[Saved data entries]
- - - - -

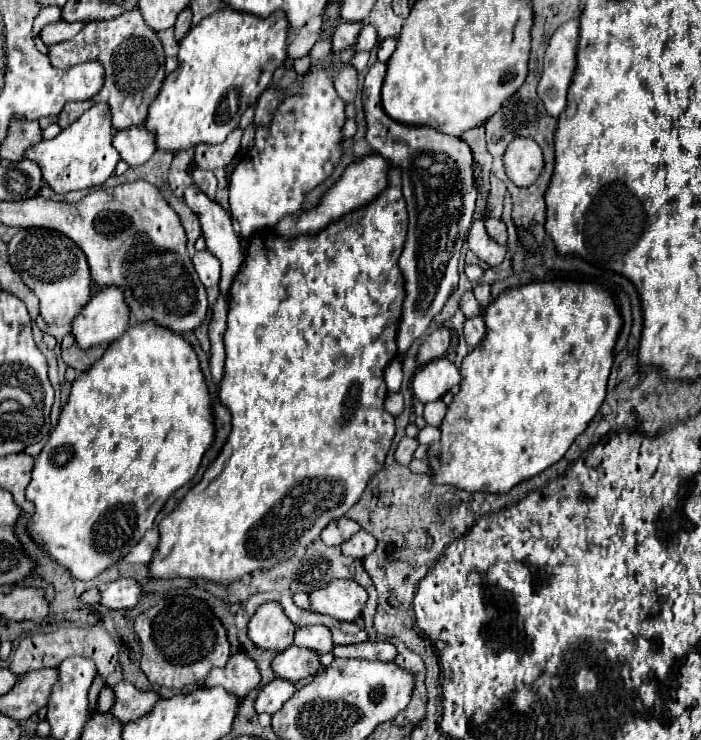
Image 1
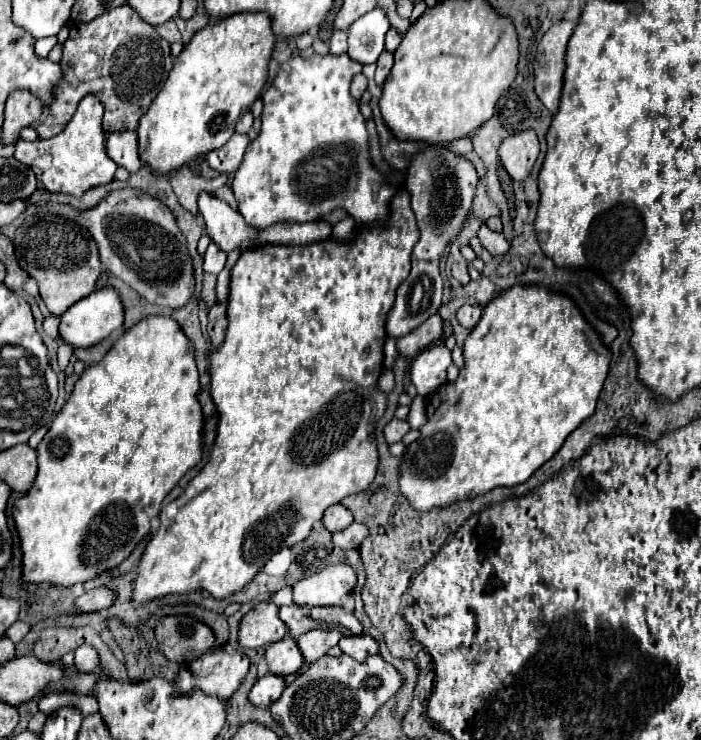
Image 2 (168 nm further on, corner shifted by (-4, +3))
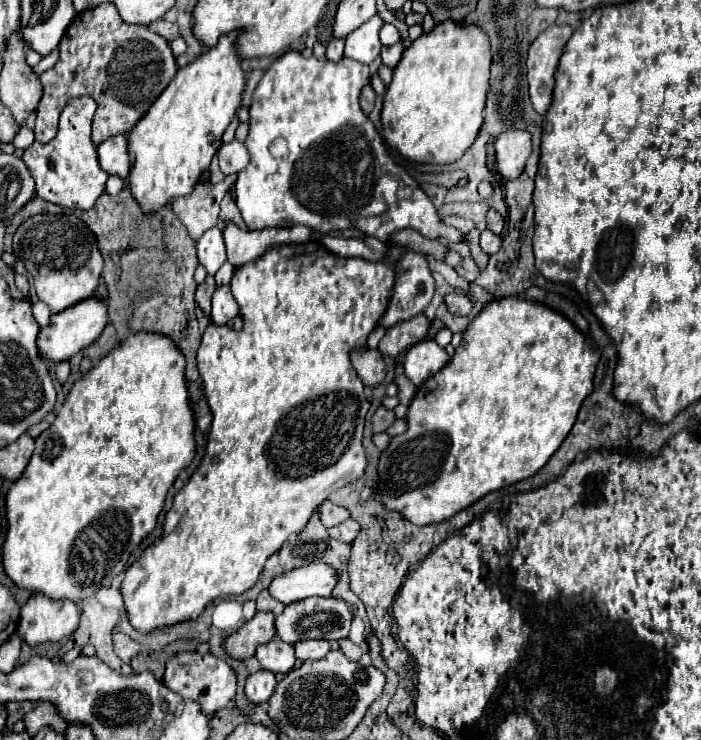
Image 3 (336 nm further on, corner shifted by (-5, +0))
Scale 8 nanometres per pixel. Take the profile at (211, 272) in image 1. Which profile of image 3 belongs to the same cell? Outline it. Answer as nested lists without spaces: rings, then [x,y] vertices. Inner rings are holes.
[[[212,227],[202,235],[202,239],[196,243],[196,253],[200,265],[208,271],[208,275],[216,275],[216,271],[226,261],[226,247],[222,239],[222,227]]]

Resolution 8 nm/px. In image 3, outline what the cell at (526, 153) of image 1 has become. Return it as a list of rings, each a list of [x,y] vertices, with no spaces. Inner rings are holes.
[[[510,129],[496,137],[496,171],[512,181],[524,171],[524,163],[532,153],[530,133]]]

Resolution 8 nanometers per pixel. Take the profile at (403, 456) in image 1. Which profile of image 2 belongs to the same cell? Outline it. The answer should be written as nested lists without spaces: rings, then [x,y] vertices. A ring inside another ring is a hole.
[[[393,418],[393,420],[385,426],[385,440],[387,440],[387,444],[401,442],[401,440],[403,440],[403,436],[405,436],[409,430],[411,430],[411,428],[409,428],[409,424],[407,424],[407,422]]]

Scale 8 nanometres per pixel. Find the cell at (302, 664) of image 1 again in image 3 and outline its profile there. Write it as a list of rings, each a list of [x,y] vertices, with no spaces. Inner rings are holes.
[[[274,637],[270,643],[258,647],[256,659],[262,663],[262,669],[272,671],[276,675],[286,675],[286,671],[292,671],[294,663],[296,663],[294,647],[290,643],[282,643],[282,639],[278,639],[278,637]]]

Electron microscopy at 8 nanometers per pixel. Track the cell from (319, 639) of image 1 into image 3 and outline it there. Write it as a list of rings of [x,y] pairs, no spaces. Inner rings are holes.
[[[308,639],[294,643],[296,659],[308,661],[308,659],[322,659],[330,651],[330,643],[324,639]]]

- - - - -

Each line above that contains the string "further" should be copied.

### Solution to this exercise
Image 2 (168 nm further on, corner shifted by (-4, +3))
Image 3 (336 nm further on, corner shifted by (-5, +0))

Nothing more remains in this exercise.